Valdemar was Protestant, Irina was Russian Orthodox. Could the two marry without one converting? Should – or could – Valdemar convert? This question was hotly debated by the Danish delegation, Russian courtiers, and Russian Orthodox churchmen. Even the King of Poland – keen to throw up roadblocks in Russia’s path to a new ally – weighed in to claim the conversion was impossible.
Negotiations broke down, but Mikhail Fedorovich was not inclined to allow Valdemar to leave. So, one night in early September 1644, Valdemar and his retinue snuck out of their compound, and attempted to flee Moscow.
This did not go well. Somehow Valdemar’s plans were discovered, shots were exchanged, and Valdemar and his men ended up back in their Moscow compound.
Well, most of his men.
These were the circumstances under which Valdemar’s luckless servitor was killed. He was shot, in the face, in front of multiple people.
Why perform an autopsy on a person whose cause of death was so well known? It would have been phenomenal if the Apothecary Chancery’s doctors had discovered that the man with a gunshot wound in his face had died from some other cause. But they did not.

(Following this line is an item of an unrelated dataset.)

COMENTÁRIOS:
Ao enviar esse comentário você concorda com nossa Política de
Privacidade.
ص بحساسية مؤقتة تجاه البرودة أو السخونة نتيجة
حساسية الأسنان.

This document does not directly answer the question of why autopsy this servitor for us directly. But the circumstances point towards a probable answer. The most likely solution is that the autopsy was a part of an official reaction to the incident, perhaps even a part of some official response to the Danish.
This was not the end of the story, at least not for Valdemar.

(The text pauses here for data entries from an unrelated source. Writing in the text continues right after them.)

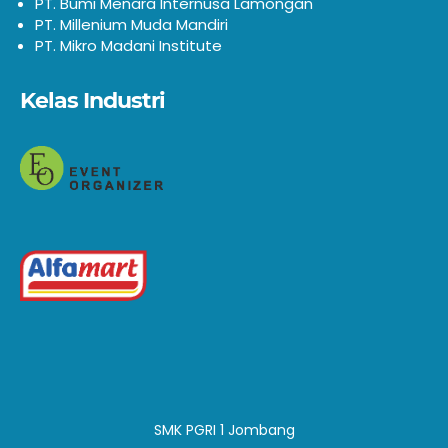
PT. Bumi Menara Internusa Lamongan
PT. Millenium Muda Mandiri
PT. Mikro Madani Institute
Kelas Industri
SMK PGRI 1 Jombang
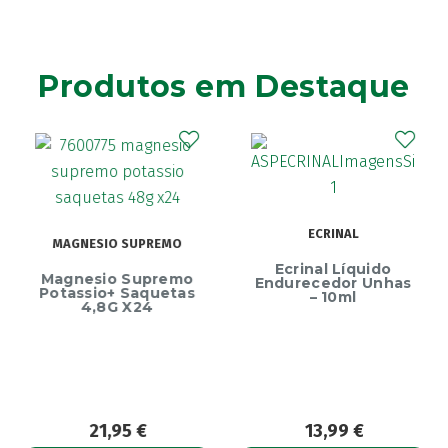
Produtos em Destaque
ECRINAL
MAGNESIO SUPREMO
Ecrinal Líquido
Magnesio Supremo
Endurecedor Unhas
Potassio+ Saquetas
– 10ml
4,8G X24
21,95
€
13,99
€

Despite the total breakdown of negotiations over the marriage, Mikhail Fedorovich insisted on keeping Valdemar in Moscow. It was only after Mikhail Fedorovich’s death 10 months later in July 1645, and after substantial pressure was applied to the Russian court by the Danish, that Christian IV was finally able to extract his son.

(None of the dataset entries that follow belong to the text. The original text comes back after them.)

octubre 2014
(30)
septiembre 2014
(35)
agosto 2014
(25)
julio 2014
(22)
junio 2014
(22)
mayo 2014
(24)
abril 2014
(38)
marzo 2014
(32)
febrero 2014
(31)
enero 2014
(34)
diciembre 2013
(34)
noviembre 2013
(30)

Why conduct this autopsy? Because, in the case of deaths linked to diplomacy and royal circles, some dead bodies were more political problems than they were medical mysteries.
1644 autopsy, Russian State Archive of Ancient Documents RGADA f. 143, op. 1, ed. kh. 141. Published in N. E. Mamonov, Materialy dlia istorii medistiny v Rossii, 4 vols (St Petersburg: M. M. Stasiulevich, 1881), i, pp. 62-63. The version I use here is that published by Mamonov. The English translation is my own.
Alexander, John T. Bubonic Plague in Early Modern Russia: Public Health and Urban Disaster (Oxford University Press, 2002).
Dumschat, Sabine, Ausländischer Mediziner im Moskauer Russland (Stuttgart: Franz Steiner, 2006).
Griffin, Clare. "Bureaucracy and Knowledge Creation: the Apothecary Chancery." In Information and Empire: mechanisms of communication in Russia, 1600-1850 ed. Simon Franklin and Katherine Bowers (Open Book Publishers, 2017), pp. 255-285.
Oparina, T. A. Inozemtsy v Rossii XVI-XVII vv. (Moscow: Progress-Traditsiia, 2007), pp. 55-81.
Rock, Stella, Popular Religion in Russia: Double Belief and the Making of an Academic Myth (London and New York: Routledge, 2007), p. 78.
Unkovskaya, Maria, Brief Lives: A Handbook of Medical Practitioners in Muscovy, 1620-1701 (London: The Wellcome Trust, 1999).